### AIM OF THE EXERCISE
Copy out every line in the entries below that includes "returns".

### AVAILABLE RECORDS
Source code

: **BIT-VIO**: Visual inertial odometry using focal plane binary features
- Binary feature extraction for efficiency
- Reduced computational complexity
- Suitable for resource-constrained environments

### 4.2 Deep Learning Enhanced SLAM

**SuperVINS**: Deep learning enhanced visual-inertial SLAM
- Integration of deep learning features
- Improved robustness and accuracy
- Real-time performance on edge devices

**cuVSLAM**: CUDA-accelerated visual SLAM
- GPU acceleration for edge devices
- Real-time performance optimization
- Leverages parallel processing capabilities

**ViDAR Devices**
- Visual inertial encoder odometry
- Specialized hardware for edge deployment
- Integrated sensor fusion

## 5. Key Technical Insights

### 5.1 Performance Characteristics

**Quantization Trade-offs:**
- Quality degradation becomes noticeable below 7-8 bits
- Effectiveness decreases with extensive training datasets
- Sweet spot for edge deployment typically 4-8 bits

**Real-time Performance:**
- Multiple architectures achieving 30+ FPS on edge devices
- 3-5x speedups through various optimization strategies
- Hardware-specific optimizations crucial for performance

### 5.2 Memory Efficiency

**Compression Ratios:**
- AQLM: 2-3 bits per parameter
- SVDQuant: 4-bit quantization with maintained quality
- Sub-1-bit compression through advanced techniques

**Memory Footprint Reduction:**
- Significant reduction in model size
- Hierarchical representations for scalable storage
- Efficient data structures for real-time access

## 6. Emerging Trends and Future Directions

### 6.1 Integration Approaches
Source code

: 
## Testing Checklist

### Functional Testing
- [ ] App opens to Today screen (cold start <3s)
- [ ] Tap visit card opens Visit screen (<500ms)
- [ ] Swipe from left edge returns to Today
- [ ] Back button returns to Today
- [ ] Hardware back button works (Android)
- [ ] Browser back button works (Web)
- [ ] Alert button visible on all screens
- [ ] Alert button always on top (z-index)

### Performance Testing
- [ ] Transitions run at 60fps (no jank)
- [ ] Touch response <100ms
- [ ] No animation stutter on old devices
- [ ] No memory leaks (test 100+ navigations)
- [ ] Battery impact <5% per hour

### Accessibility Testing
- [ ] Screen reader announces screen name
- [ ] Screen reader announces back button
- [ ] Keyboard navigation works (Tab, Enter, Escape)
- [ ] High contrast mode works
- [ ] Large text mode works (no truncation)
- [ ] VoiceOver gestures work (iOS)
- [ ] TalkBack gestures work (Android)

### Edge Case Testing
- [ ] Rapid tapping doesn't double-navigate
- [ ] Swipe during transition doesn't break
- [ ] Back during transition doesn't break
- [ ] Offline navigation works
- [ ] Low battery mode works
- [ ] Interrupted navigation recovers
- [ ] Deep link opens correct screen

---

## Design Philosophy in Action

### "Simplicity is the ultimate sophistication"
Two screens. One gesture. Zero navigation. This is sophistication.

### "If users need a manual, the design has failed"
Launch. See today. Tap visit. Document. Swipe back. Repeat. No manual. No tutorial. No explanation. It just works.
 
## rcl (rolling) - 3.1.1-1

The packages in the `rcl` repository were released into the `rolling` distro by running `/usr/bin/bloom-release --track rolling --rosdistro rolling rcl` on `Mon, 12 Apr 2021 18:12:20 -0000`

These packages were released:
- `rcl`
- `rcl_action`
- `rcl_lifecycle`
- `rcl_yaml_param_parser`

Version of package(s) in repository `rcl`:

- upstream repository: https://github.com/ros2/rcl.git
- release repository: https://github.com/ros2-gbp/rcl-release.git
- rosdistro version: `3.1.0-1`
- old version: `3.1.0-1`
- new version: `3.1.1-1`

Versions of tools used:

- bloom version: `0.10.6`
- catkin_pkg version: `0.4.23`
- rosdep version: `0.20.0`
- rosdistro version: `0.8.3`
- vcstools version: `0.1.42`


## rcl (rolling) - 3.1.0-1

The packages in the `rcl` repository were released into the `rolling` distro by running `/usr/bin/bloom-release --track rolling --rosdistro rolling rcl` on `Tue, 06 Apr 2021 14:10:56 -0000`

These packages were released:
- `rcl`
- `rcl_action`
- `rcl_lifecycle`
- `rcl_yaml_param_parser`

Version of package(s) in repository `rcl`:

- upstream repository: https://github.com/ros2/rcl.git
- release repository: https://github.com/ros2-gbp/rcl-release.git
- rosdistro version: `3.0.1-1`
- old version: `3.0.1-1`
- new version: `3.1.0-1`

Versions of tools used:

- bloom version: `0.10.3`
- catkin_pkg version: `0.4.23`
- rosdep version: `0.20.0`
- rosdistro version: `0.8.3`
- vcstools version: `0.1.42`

### EXERCISE ANSWER
- [ ] Swipe from left edge returns to Today
- [ ] Back button returns to Today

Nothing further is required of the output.